LOS ANGELES — Thirteen years later, the Number One unlearned lesson from the nation’s first multiethnic urban upheaval still remains: the failure of the established leadership of the various minorities to break out of their own tribal box in this City’s volatile there-is-no-ethnic-majority chemistry.

Sitting on a smoldering volcano for years, the System (City Hall, LAPD, the District Attorney, the courts and the media) were utterly unprepared for the explosion that signaled a radical departure from the enduring black-white dialogue since time immemorial. Ditto the established leaders among the communities of color — black, brown and yellow.

What’s worse, they are still in denial, as if nothing did happen during the three days and nights of looting and mayhem, portending a future minority-versus-minority race war in this nation of contending groups and interest. For the mainstream power structure, 4-29 was a knee-jerk way of deflecting and successfully diverting black rage (in the aftermath of the acquittal of the four white cops) into the nation’s first media-inspired, manufactured race war, pitting one established native minority against a non-English-speaking immigrant group.

Remember, it was the English-speaking children of 4-29 victims in their teens and 20s who, along with their voiceless immigrant parents, almost overnight organized the nation’s largest Asian rally and march of more than 30,000 demonstrators with a sprinkling of young blacks, Latinos and Asians. A singular irony was that these victims, young and old alike, marched along the still smoldering buildings, chanting, “We shall overcome fear and hatred” of the Civil Rights Movement.

It’s time to remember the burning and looting in Los Angeles from 13 years ago.

But where were the established Asian American leaders in government and the advocacy sectors who purport to represent these powerless people? Where were the established African Americans who call themselves civil rights leaders?

They were nowhere to be found.

The much vaunted pan-Asian American “unity” turned out to be empty rhetoric, as our entrenched AA leaders were conspicuously absent, far removed from the struggling and stumbling new-immigrant communities that stay disparate, fragmented and mutually isolated from each other.

4-29 demonstrated the inability of first-generation immigrants to lead out of their own ethnic trap. You can taste their deeply felt alienation from their own established American-born leaders in positions of influence but who stay aloof from their own ethnic roots, language and culture.

No wonder both blacks and Latinos remain in the dark as to the subterranean predicament of their Asian immigrant neighbors.

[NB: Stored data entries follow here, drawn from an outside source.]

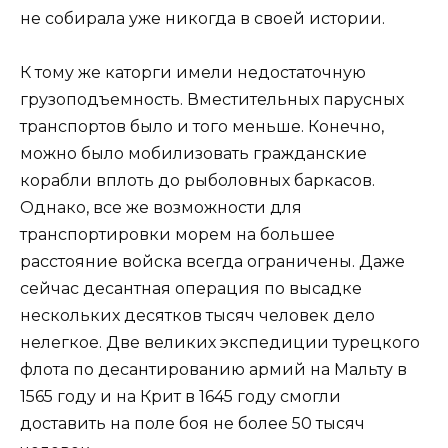
не собирала уже никогда в своей истории.
К тому же каторги имели недостаточную
грузоподъемность. Вместительных парусных
транспортов было и того меньше. Конечно,
можно было мобилизовать гражданские
корабли вплоть до рыболовных баркасов.
Однако, все же возможности для
транспортировки морем на большее
расстояние войска всегда ограничены. Даже
сейчас десантная операция по высадке
нескольких десятков тысяч человек дело
нелегкое. Две великих экспедиции турецкого
флота по десантированию армий на Мальту в
1565 году и на Крит в 1645 году смогли
доставить на поле боя не более 50 тысяч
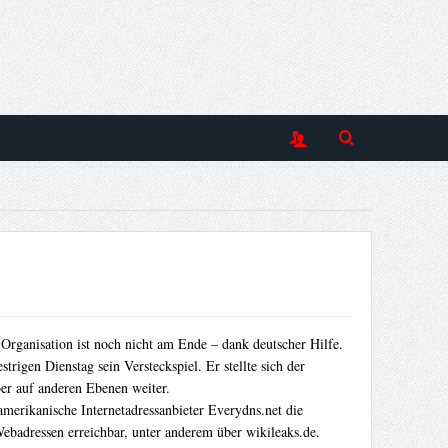
 Organisation ist noch nicht am Ende – dank deutscher Hilfe.
igen Dienstag sein Versteckspiel. Er stellte sich der
er auf anderen Ebenen weiter.
amerikanische Internetadressanbieter Everydns.net die
ebadressen erreichbar, unter anderem über wikileaks.de.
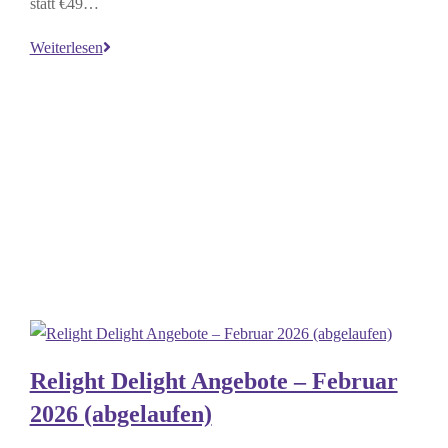
statt €49…
Relight
Weiterlesen
Delight
Angebote
–
Elixier
Special
(abgelaufen)
Relight Delight Angebote – Februar
2026 (abgelaufen)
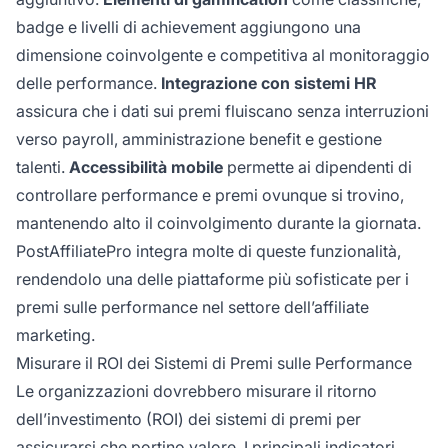
badge e livelli di achievement aggiungono una
dimensione coinvolgente e competitiva al monitoraggio
delle performance.
Integrazione con sistemi HR
assicura che i dati sui premi fluiscano senza interruzioni
verso payroll, amministrazione benefit e gestione
talenti.
Accessibilità mobile
permette ai dipendenti di
controllare performance e premi ovunque si trovino,
mantenendo alto il coinvolgimento durante la giornata.
PostAffiliatePro integra molte di queste funzionalità,
rendendolo una delle piattaforme più sofisticate per i
premi sulle performance nel settore dell’affiliate
marketing.
Misurare il ROI dei Sistemi di Premi sulle Performance
Le organizzazioni dovrebbero misurare il ritorno
dell’investimento (ROI) dei sistemi di premi per
assicurarsi che portino valore. I principali indicatori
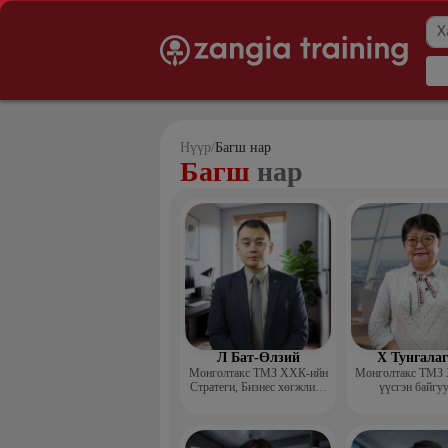
Нүүр
/
Багш нар
Багш
нар
Л Бат-Өлзий
Х Тунгала
Монголтакс ТМЗ ХХК-ийн
Монголтакс ТМЗ
Стратеги, Бизнес хөгжлийн
үүсгэн байгу
хэлтсийн захирал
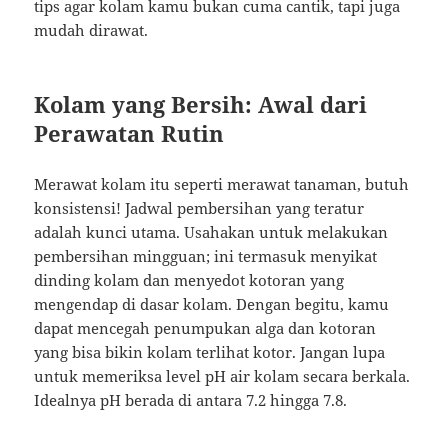
tips agar kolam kamu bukan cuma cantik, tapi juga
mudah dirawat.
Kolam yang Bersih: Awal dari
Perawatan Rutin
Merawat kolam itu seperti merawat tanaman, butuh
konsistensi! Jadwal pembersihan yang teratur
adalah kunci utama. Usahakan untuk melakukan
pembersihan mingguan; ini termasuk menyikat
dinding kolam dan menyedot kotoran yang
mengendap di dasar kolam. Dengan begitu, kamu
dapat mencegah penumpukan alga dan kotoran
yang bisa bikin kolam terlihat kotor. Jangan lupa
untuk memeriksa level pH air kolam secara berkala.
Idealnya pH berada di antara 7.2 hingga 7.8.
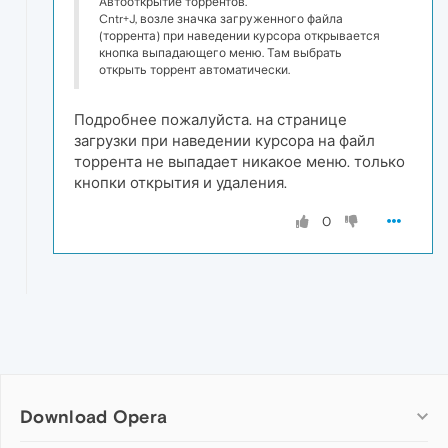
Автооткрытие торрентов.
Cntr+J, возле значка загруженного файла
(торрента) при наведении курсора открывается
кнопка выпадающего меню. Там выбрать
открыть торрент автоматически.
Подробнее пожалуйста. на странице
загрузки при наведении курсора на файл
торрента не выпадает никакое меню. только
кнопки открытия и удаления.
0
Download Opera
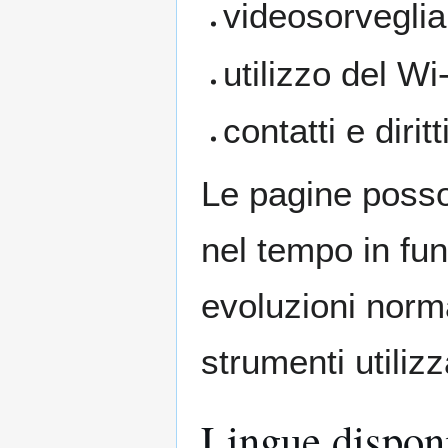
videosorvegli
utilizzo del Wi-
contatti e dirit
Le pagine posso
nel tempo in fu
evoluzioni norma
strumenti utilizz
Lingue disponi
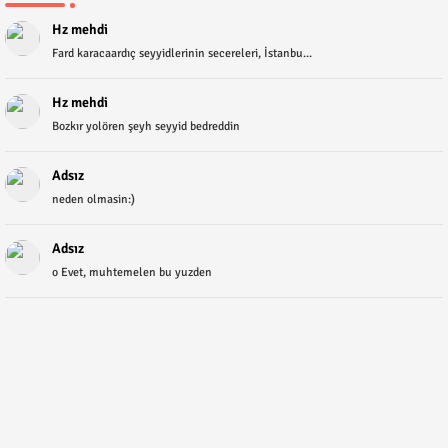
Hz mehdi
Fard karacaardıç seyyidlerinin secereleri, İstanbu...
Hz mehdi
Bozkır yolören şeyh seyyid bedreddin
Adsız
neden olmasin:)
Adsız
o Evet, muhtemelen bu yuzden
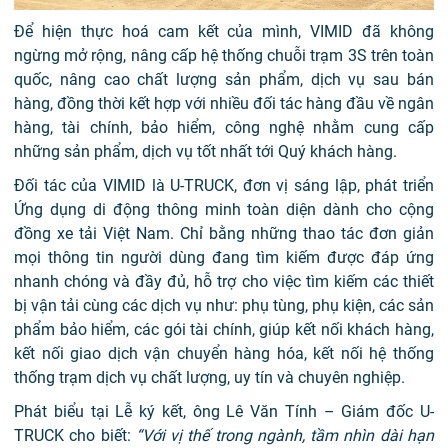
Để hiện thực hoá cam kết của mình, VIMID đã không
ngừng mở rộng, nâng cấp hệ thống chuỗi trạm 3S trên toàn
quốc, nâng cao chất lượng sản phẩm, dịch vụ sau bán
hàng, đồng thời kết hợp với nhiều đối tác hàng đầu về ngân
hàng, tài chính, bảo hiểm, công nghệ nhằm cung cấp
những sản phẩm, dịch vụ tốt nhất tới Quý khách hàng.
Đối tác của VIMID là U-TRUCK, đơn vị sáng lập, phát triển
Ứng dụng di động thông minh toàn diện dành cho cộng
đồng xe tải Việt Nam. Chỉ bằng những thao tác đơn giản
mọi thông tin người dùng đang tìm kiếm được đáp ứng
nhanh chóng và đầy đủ, hỗ trợ cho việc tìm kiếm các thiết
bị vận tải cùng các dịch vụ như: phụ tùng, phụ kiện, các sản
phẩm bảo hiểm, các gói tài chính, giúp kết nối khách hàng,
kết nối giao dịch vận chuyển hàng hóa, kết nối hệ thống
thống trạm dịch vụ chất lượng, uy tín và chuyên nghiệp.
Phát biểu tại Lễ ký kết, ông Lê Văn Tính – Giám đốc U-
TRUCK cho biết:
“Với vị thế trong ngành, tầm nhìn dài hạn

Asian American history is replete with examples of each Asian ethnic group shying away from each other whenever there’s racial trouble, in wishful hopes that they alone, not other Asian groups, would be accepted by not only mainstream but other larger minority groups such as Latinos and blacks. This moral ambiguity has bedeviled each Asian ethnic group since the first arrival of yellow men in the mid-19th century. Further, the enduring all-Asians-look-alike syndrome helped drive each Asian group not to be identified with other “problem” Asians, say, Koreans during the 4-29 fiery siege of Koreatown.